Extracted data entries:
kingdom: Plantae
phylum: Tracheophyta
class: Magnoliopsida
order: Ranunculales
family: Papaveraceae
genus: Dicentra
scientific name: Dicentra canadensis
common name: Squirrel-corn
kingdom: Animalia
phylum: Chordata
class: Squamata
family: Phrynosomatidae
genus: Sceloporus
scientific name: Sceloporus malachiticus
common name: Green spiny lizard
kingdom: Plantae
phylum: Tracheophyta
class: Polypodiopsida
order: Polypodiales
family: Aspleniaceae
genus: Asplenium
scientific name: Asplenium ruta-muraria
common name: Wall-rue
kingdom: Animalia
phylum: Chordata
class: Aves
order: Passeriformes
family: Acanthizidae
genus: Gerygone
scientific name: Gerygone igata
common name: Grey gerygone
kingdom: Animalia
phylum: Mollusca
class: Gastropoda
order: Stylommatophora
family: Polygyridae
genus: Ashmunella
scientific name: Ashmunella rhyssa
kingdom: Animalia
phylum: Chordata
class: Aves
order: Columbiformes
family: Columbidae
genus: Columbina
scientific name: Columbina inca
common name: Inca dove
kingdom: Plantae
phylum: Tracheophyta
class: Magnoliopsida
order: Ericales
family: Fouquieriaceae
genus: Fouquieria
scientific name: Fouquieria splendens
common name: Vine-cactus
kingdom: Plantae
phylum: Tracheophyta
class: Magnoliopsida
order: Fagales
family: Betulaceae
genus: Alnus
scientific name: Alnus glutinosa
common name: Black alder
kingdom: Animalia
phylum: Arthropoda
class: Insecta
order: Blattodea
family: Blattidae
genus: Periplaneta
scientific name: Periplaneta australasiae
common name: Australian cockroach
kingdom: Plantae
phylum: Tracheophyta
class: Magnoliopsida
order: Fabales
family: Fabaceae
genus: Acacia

WHAT THE TASK REQUIRES: Rewrite every line of the listing above as a JSON array of strings, one string per line, leaving out blank lines.

OUTPUT OF THE EXERCISE:
[
  "kingdom: Plantae",
  "phylum: Tracheophyta",
  "class: Magnoliopsida",
  "order: Ranunculales",
  "family: Papaveraceae",
  "genus: Dicentra",
  "scientific name: Dicentra canadensis",
  "common name: Squirrel-corn",
  "kingdom: Animalia",
  "phylum: Chordata",
  "class: Squamata",
  "family: Phrynosomatidae",
  "genus: Sceloporus",
  "scientific name: Sceloporus malachiticus",
  "common name: Green spiny lizard",
  "kingdom: Plantae",
  "phylum: Tracheophyta",
  "class: Polypodiopsida",
  "order: Polypodiales",
  "family: Aspleniaceae",
  "genus: Asplenium",
  "scientific name: Asplenium ruta-muraria",
  "common name: Wall-rue",
  "kingdom: Animalia",
  "phylum: Chordata",
  "class: Aves",
  "order: Passeriformes",
  "family: Acanthizidae",
  "genus: Gerygone",
  "scientific name: Gerygone igata",
  "common name: Grey gerygone",
  "kingdom: Animalia",
  "phylum: Mollusca",
  "class: Gastropoda",
  "order: Stylommatophora",
  "family: Polygyridae",
  "genus: Ashmunella",
  "scientific name: Ashmunella rhyssa",
  "kingdom: Animalia",
  "phylum: Chordata",
  "class: Aves",
  "order: Columbiformes",
  "family: Columbidae",
  "genus: Columbina",
  "scientific name: Columbina inca",
  "common name: Inca dove",
  "kingdom: Plantae",
  "phylum: Tracheophyta",
  "class: Magnoliopsida",
  "order: Ericales",
  "family: Fouquieriaceae",
  "genus: Fouquieria",
  "scientific name: Fouquieria splendens",
  "common name: Vine-cactus",
  "kingdom: Plantae",
  "phylum: Tracheophyta",
  "class: Magnoliopsida",
  "order: Fagales",
  "family: Betulaceae",
  "genus: Alnus",
  "scientific name: Alnus glutinosa",
  "common name: Black alder",
  "kingdom: Animalia",
  "phylum: Arthropoda",
  "class: Insecta",
  "order: Blattodea",
  "family: Blattidae",
  "genus: Periplaneta",
  "scientific name: Periplaneta australasiae",
  "common name: Australian cockroach",
  "kingdom: Plantae",
  "phylum: Tracheophyta",
  "class: Magnoliopsida",
  "order: Fabales",
  "family: Fabaceae",
  "genus: Acacia"
]